- Task directions
Give back the entire listing verbatim.

Stored data Block Start

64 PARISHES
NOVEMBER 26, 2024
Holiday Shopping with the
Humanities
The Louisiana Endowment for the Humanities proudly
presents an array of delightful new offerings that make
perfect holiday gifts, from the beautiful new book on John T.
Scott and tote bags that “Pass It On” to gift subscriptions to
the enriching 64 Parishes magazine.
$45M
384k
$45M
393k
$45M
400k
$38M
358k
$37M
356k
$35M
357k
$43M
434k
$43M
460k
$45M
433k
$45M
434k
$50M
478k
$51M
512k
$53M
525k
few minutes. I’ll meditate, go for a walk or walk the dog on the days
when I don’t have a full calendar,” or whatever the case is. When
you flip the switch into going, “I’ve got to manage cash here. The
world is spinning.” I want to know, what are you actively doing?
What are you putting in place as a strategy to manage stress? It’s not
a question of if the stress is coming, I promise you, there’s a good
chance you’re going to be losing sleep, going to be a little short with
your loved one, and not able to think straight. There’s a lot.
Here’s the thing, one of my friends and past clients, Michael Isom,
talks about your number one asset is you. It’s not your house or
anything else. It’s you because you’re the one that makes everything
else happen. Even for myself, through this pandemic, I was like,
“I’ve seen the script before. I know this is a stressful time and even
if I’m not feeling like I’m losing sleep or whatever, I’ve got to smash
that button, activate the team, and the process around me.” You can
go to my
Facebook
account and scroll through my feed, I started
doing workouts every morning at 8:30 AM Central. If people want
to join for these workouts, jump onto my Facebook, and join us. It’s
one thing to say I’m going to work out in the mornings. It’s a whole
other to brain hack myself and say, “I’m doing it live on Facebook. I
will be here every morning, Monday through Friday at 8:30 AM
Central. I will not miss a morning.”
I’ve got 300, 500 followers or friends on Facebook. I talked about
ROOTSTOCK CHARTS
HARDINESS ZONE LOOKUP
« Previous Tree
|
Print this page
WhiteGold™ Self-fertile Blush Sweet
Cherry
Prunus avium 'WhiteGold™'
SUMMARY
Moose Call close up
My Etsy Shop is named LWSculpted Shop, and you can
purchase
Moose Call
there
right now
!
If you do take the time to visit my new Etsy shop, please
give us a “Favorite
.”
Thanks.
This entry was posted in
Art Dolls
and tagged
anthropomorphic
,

Stored data Block End

- Your response
64 PARISHES
NOVEMBER 26, 2024
Holiday Shopping with the
Humanities
The Louisiana Endowment for the Humanities proudly
presents an array of delightful new offerings that make
perfect holiday gifts, from the beautiful new book on John T.
Scott and tote bags that “Pass It On” to gift subscriptions to
the enriching 64 Parishes magazine.
$45M
384k
$45M
393k
$45M
400k
$38M
358k
$37M
356k
$35M
357k
$43M
434k
$43M
460k
$45M
433k
$45M
434k
$50M
478k
$51M
512k
$53M
525k
few minutes. I’ll meditate, go for a walk or walk the dog on the days
when I don’t have a full calendar,” or whatever the case is. When
you flip the switch into going, “I’ve got to manage cash here. The
world is spinning.” I want to know, what are you actively doing?
What are you putting in place as a strategy to manage stress? It’s not
a question of if the stress is coming, I promise you, there’s a good
chance you’re going to be losing sleep, going to be a little short with
your loved one, and not able to think straight. There’s a lot.
Here’s the thing, one of my friends and past clients, Michael Isom,
talks about your number one asset is you. It’s not your house or
anything else. It’s you because you’re the one that makes everything
else happen. Even for myself, through this pandemic, I was like,
“I’ve seen the script before. I know this is a stressful time and even
if I’m not feeling like I’m losing sleep or whatever, I’ve got to smash
that button, activate the team, and the process around me.” You can
go to my
Facebook
account and scroll through my feed, I started
doing workouts every morning at 8:30 AM Central. If people want
to join for these workouts, jump onto my Facebook, and join us. It’s
one thing to say I’m going to work out in the mornings. It’s a whole
other to brain hack myself and say, “I’m doing it live on Facebook. I
will be here every morning, Monday through Friday at 8:30 AM
Central. I will not miss a morning.”
I’ve got 300, 500 followers or friends on Facebook. I talked about
ROOTSTOCK CHARTS
HARDINESS ZONE LOOKUP
« Previous Tree
|
Print this page
WhiteGold™ Self-fertile Blush Sweet
Cherry
Prunus avium 'WhiteGold™'
SUMMARY
Moose Call close up
My Etsy Shop is named LWSculpted Shop, and you can
purchase
Moose Call
there
right now
!
If you do take the time to visit my new Etsy shop, please
give us a “Favorite
.”
Thanks.
This entry was posted in
Art Dolls
and tagged
anthropomorphic
,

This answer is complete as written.